Junto com tantos testemunhos, vem também o pedido de muitas pessoas, inclusive de padres e bispos, de maneira informal, para que a comunidade abra um processo de beatificação.

“Nos lugares onde vamos em missão tem sempre alguém que vem relatar algo maravilhoso. Às vezes, é a conversão do esposo, outras, alguém que deixou o álcool ou as drogas por causa do padre Léo, alguém que voltou para a Igreja por conta das pregações, alguém que teve a sua família restaurada por meio das pregações e livros, e outros tantos encontram a vocação e o caminho do sacerdócio através do testemunho do Pe. Léo.

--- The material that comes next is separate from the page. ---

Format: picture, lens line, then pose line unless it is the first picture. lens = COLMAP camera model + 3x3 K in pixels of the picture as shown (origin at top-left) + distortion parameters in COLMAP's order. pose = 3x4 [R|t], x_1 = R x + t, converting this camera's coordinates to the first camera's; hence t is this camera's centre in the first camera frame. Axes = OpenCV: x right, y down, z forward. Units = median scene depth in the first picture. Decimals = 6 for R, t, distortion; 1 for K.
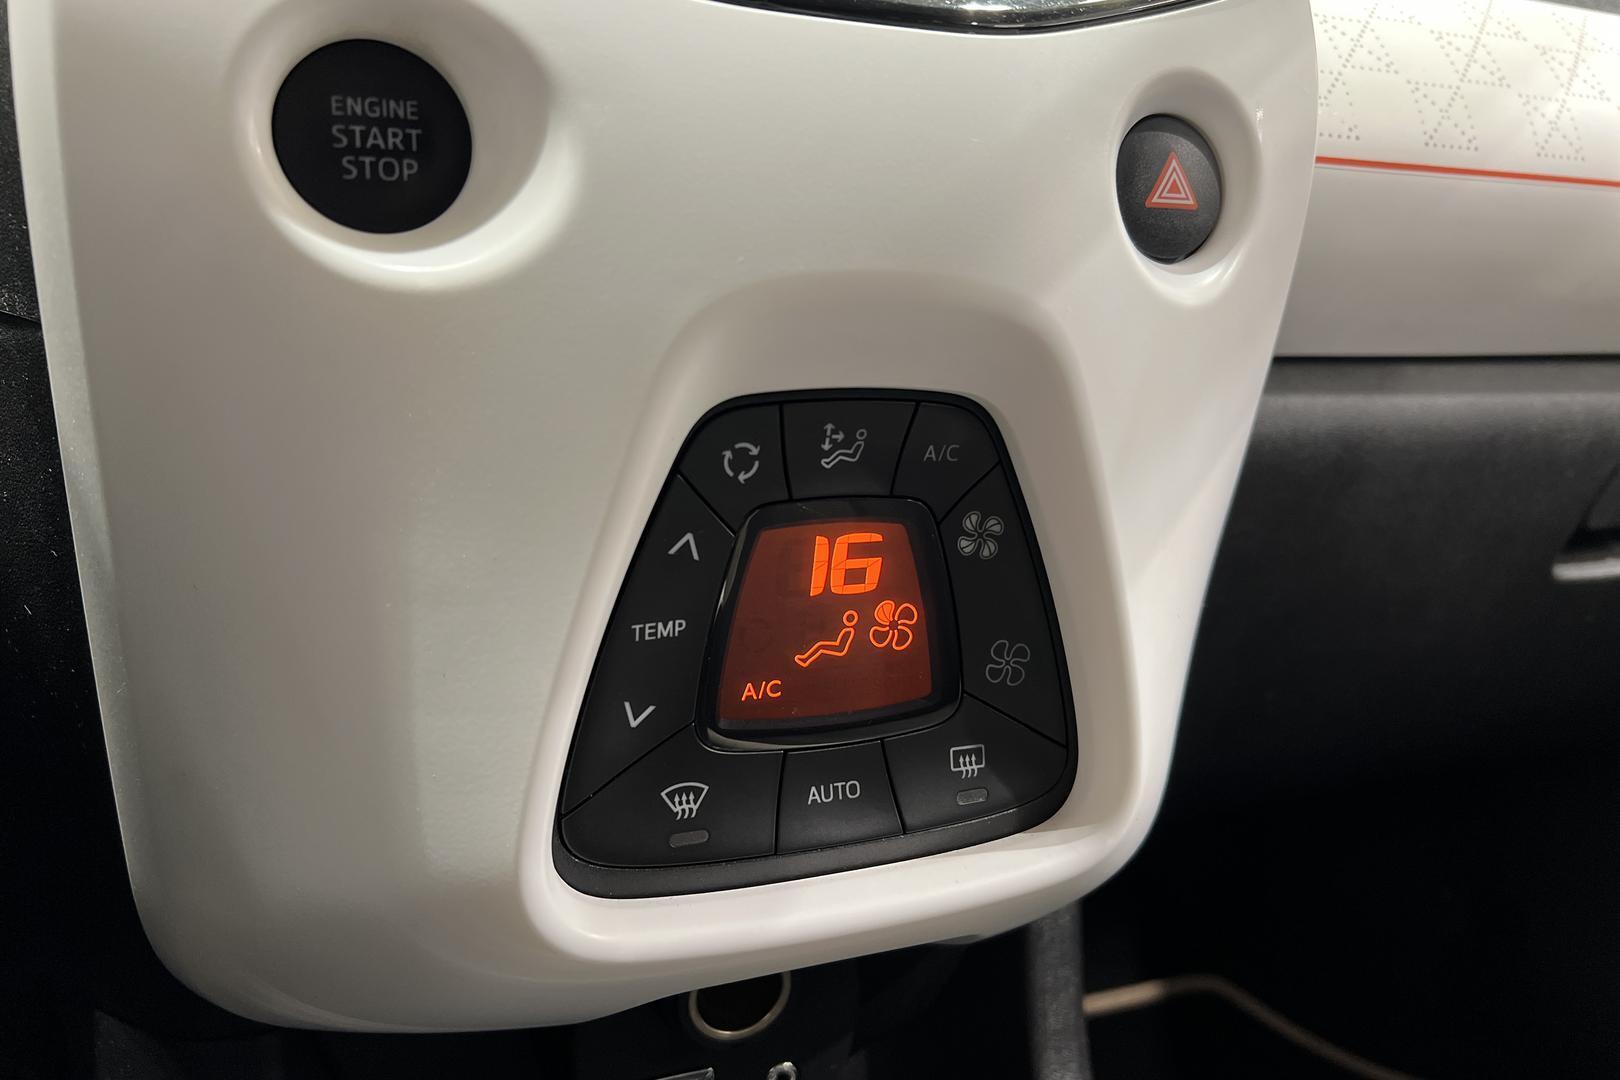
lens RADIAL K [[1224.0, 0, 812.2], [0, 1224.0, 542.0], [0, 0, 1]] dist [0.002096, -0.010248]
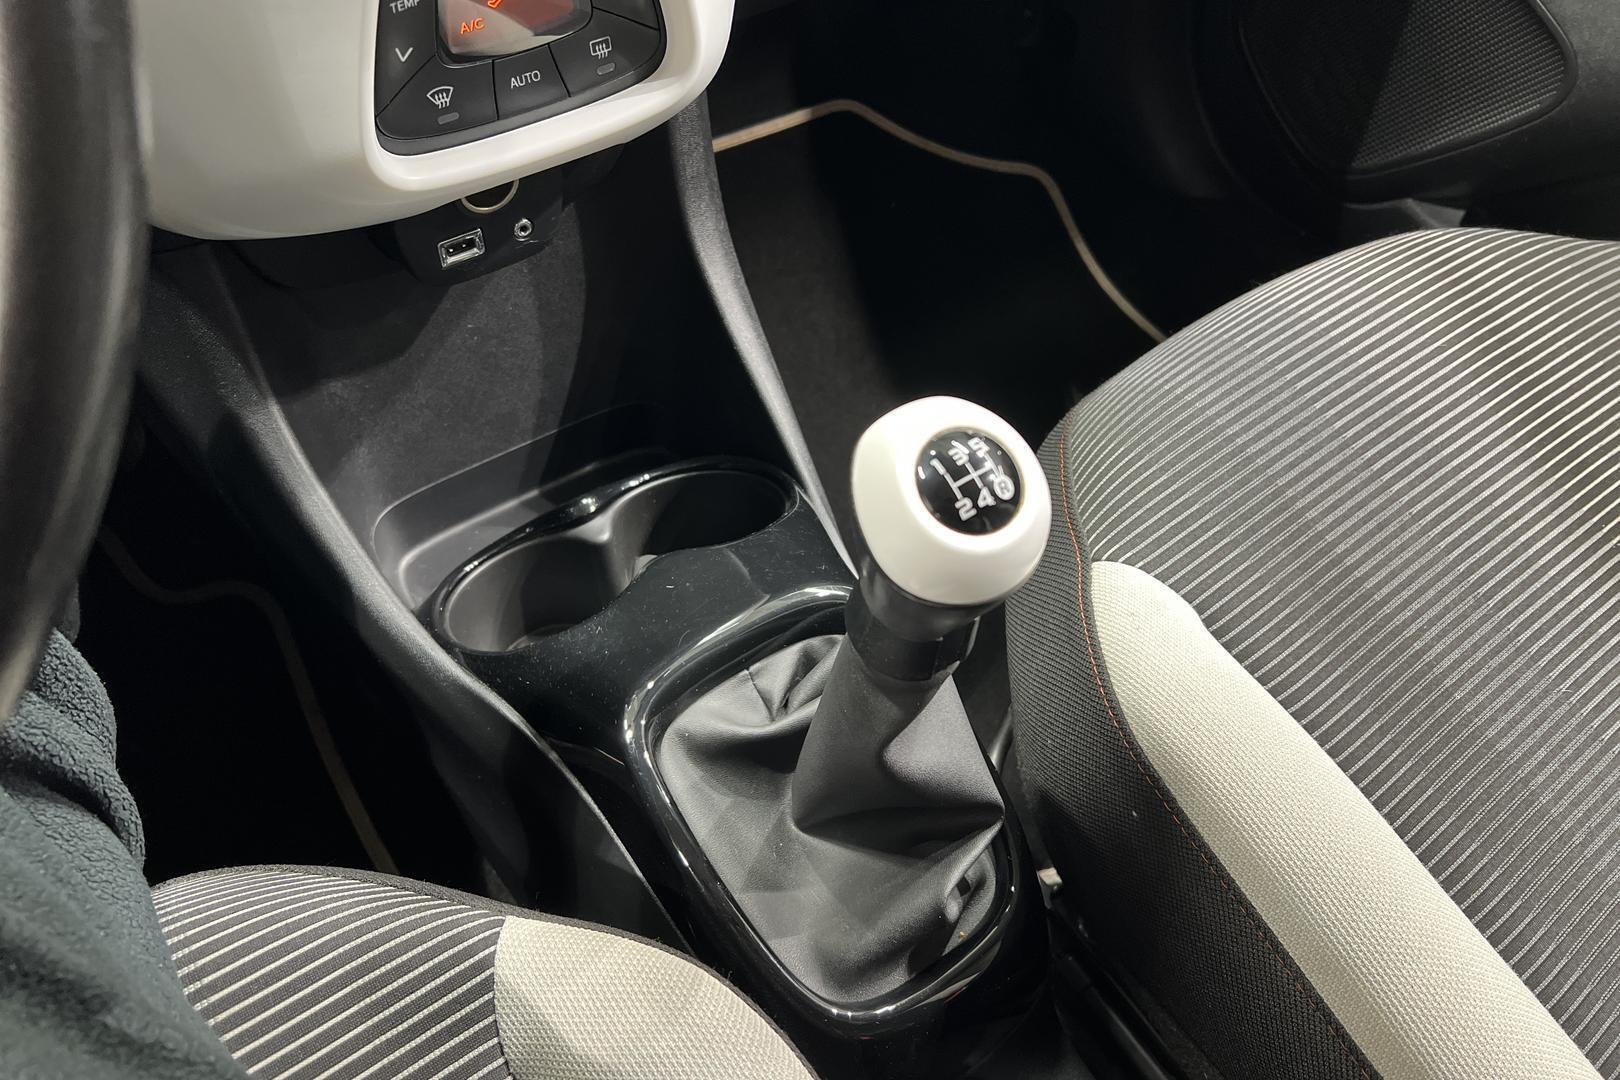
lens RADIAL K [[1224.0, 0, 810.4], [0, 1224.0, 546.1], [0, 0, 1]] dist [0.002096, -0.010248]
pose [[0.972889, -0.166001, 0.161031, 0.021225], [0.022867, 0.761915, 0.647274, -0.393966], [-0.230140, -0.626043, 0.745054, -0.782144]]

É fantástico testemunhar tantas maravilhas”, descreve padre Vicente.

No entanto, padre Vicente disse que atualmente a comunidade não tem condições de abrir esse processo, porém, ele afirma que há essa intenção, tão logo seja possível. No momento, eles estão arquivando todos os testemunhos no Centro Cultural Memorial Padre Léo, no Recanto de São João Batista, em Santa Catarina, para deixar tudo organizado caso haja necessidade desse material futuramente.

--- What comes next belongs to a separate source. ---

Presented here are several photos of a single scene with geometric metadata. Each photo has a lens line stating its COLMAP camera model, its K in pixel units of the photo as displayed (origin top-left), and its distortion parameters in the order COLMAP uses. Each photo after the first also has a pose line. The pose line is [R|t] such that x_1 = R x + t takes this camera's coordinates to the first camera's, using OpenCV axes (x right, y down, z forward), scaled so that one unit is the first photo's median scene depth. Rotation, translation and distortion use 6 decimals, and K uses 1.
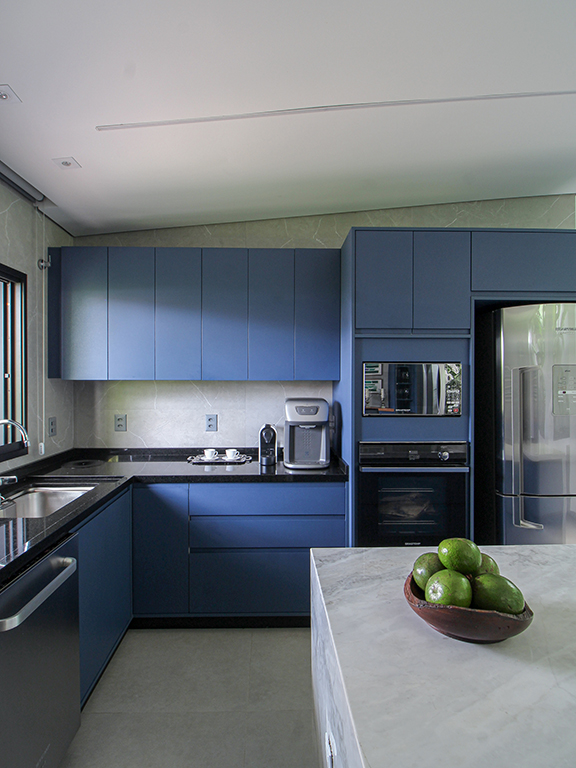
lens RADIAL K [[405.1, 0, 290.3], [0, 405.1, 383.9], [0, 0, 1]] dist [-0.002131, -0.003897]
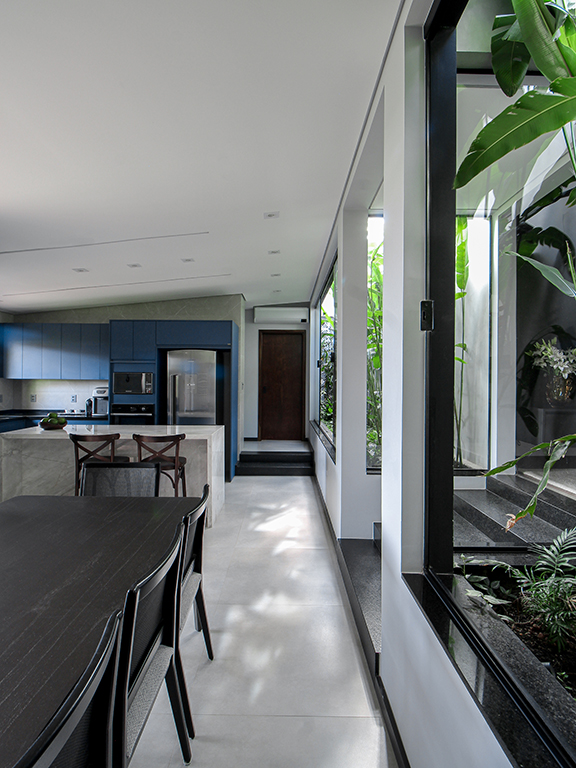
lens RADIAL K [[405.1, 0, 287.2], [0, 405.1, 376.8], [0, 0, 1]] dist [-0.002131, -0.003897]
pose [[0.999017, 0.004668, -0.044093, 1.237405], [-0.005376, 0.999858, -0.015947, 0.008139], [0.044012, 0.016168, 0.998900, -1.337340]]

Padre Vicente conta que, internamente, os membros da comunidade sempre pedem a intercessão de seu Pai-fundador, mas afirma que estão tranquilos, “deixando tudo a critério da Divina Providência”.

“Quem faz o santo é o povo. E o povo já tem demonstrado seu amor e sua confiança na intercessão do padre Léo. A nós cabe esperar que o povo cada vez mais se manifeste e partilhe as graças”.

Peregrinação

padre léo

Padre Léo. Padre Léo Tarcísio Gonçalves Pereira, mais conhecido como Padre Léo: testemunhos de curas físicas obtidas pelo país.

Desde que os restos mortais de padre Léo foram para a Casa Mãe da comunidade, em São João Batista (SC), o número de pessoas que visitam seu túmulo só aumenta. “Chegam caravanas e romeiros de vários lugares do país. Estamos ainda engatinhando no acolhimento destes irmãos, pois não esperávamos que tudo fosse acontecer tão rápido”, disse padre Vicente.

Todo dia 4 de cada mês, em memória ao dia do falecimento de padre Léo, a Comunidade Bethânia celebra internamente o “Dia do Filho de Bethânia”, e muitas pessoas têm ido até o recanto para viver esse momento com a instituição.

Padre Vicente recorda que, logo após a morte de Padre Léo, a instituição passou por um período de dificuldade, “sentindo-se órfã”, porém aos poucos os membros tomaram consciência de uma frase que ele sempre dizia: “A presença física é a mais pobre das presenças”.

“O padre Léo não está longe, mas muito mais perto do que antes. Como filhos, sentimos a sua presença constante. Eu mesmo recorro sempre a ele”, destaca padre Vicente.

Essa certeza impulsionou a instituição a prosseguir com o trabalho, abrindo novos recantos, para acolher a todos que perderam o sentido da vida, seja nas drogas, prostituição ou vítimas de violência ou abandono.

Trajetória

Padre Vicente ingressou com 17 anos de idade no seminário de Rio Negrinho (SC) com outros três jovens lavrenses na época: Adriano, Ademir e o hoje padre Heitor Aparecido Rafael. Desde 2007 ele passou a comandar a comunidade fundada por Padre Léo.

“Foi algo desafiador. Nunca quis substituir o padre Léo, pois não há como fazê-lo. Ele sempre dava um jeito de me colocar à frente dos projetos. Eu não fui para Bethânia porque ele morreu e assumi o lugar dele, mas sim por causa da comunidade. Eu senti que havia chegado a hora de dar um passo a mais. Deus me chamava para viver naquele lugar, pois esse era o meu projeto de vida. O Léo é o carisma, a força, a evangelização que mantinha vivo o coração dos filhos”, disse o sacerdote em entrevista a Tribuna de Lavras em 2010.